Judge Rejects Challenge to Theater Renovation

Times Staff Writer

A long-delayed plan to develop Pasadena's historic Raymond Theatre could soon begin construction, now that a judge has rejected challenges by arts supporters and preservationists.

Two lawsuits, filed last year by the Foundation for the Realization of Contemporary Arts, Sciences and Technologies and the Spirit of the Sage Council, asked a judge to overturn the Pasadena City Council's approval of the owners' plan to convert the 82-year-old landmark theater to shops, offices and apartments.

The suits against the city had claimed that Pasadena had ignored state and federal regulations and had granted the developers, Gene and Marilyn Buchanan, special privileges by approving zoning variances for development of the 1,800-seat venue.

But Judge Dzintra Janavs rejected the plaintiffs' requests Friday, saying that although they had presented "interesting arguments," the city's actions were appropriate and legal.
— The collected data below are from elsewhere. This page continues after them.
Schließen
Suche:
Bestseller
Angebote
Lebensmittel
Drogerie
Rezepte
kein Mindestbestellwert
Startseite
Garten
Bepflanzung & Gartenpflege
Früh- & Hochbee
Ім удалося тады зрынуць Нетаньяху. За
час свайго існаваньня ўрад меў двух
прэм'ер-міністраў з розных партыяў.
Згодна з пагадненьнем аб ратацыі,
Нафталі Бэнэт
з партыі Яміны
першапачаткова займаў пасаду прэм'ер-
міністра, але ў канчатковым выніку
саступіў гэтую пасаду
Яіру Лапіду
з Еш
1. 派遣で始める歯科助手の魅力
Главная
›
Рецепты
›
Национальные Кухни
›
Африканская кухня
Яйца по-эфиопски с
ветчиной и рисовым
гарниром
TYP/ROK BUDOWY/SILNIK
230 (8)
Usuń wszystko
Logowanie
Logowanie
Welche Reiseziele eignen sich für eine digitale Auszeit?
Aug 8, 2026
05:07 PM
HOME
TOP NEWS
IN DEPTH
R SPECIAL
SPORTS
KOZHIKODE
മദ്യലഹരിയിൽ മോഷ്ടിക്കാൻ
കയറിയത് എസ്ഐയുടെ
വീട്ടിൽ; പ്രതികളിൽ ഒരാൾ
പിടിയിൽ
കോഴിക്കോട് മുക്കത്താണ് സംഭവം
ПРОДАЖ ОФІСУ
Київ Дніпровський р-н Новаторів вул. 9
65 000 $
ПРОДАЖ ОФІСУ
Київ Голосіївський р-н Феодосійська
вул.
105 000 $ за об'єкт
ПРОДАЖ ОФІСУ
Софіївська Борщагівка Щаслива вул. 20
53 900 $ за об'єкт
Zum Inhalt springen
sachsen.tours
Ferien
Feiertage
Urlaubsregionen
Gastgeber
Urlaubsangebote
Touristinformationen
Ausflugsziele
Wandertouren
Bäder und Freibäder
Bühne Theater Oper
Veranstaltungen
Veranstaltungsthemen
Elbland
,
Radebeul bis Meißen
"The city did everything it was supposed to do," said Pasadena City Atty. Michele Beal Bagneris. "The judge was real thorough; she read everything.... I think the decision was well-substantiated based on the record."

The Raymond Theatre, which showcased vaudeville, pornographic movies and rock 'n' roll before sitting empty for most of the last decade, has been the subject of public debate for more than 15 years.

One Pasadena councilman compared the landmark to a family pet that has suffered the ravages of age but that no one is willing to put out of its misery.

The Buchanans' plan -- to restore the theater's 1921, Beaux-Arts facade while putting the rest of the building to what they call adaptive reuse, creating offices in the balcony area and placing retail stores in the main space -- initially drew criticism from conservationists who had hoped to preserve it as a performing arts center.

But the plan, which still must clear Pasadena's planning division, was approved by the City Council in January 2002.

Marilyn Buchanan said she and her husband were thrilled with the judge's decision. "This gives us the opportunity to go ahead and get the building put back the way it should be.... It's time."

Attorneys for the plaintiffs were not available for comment.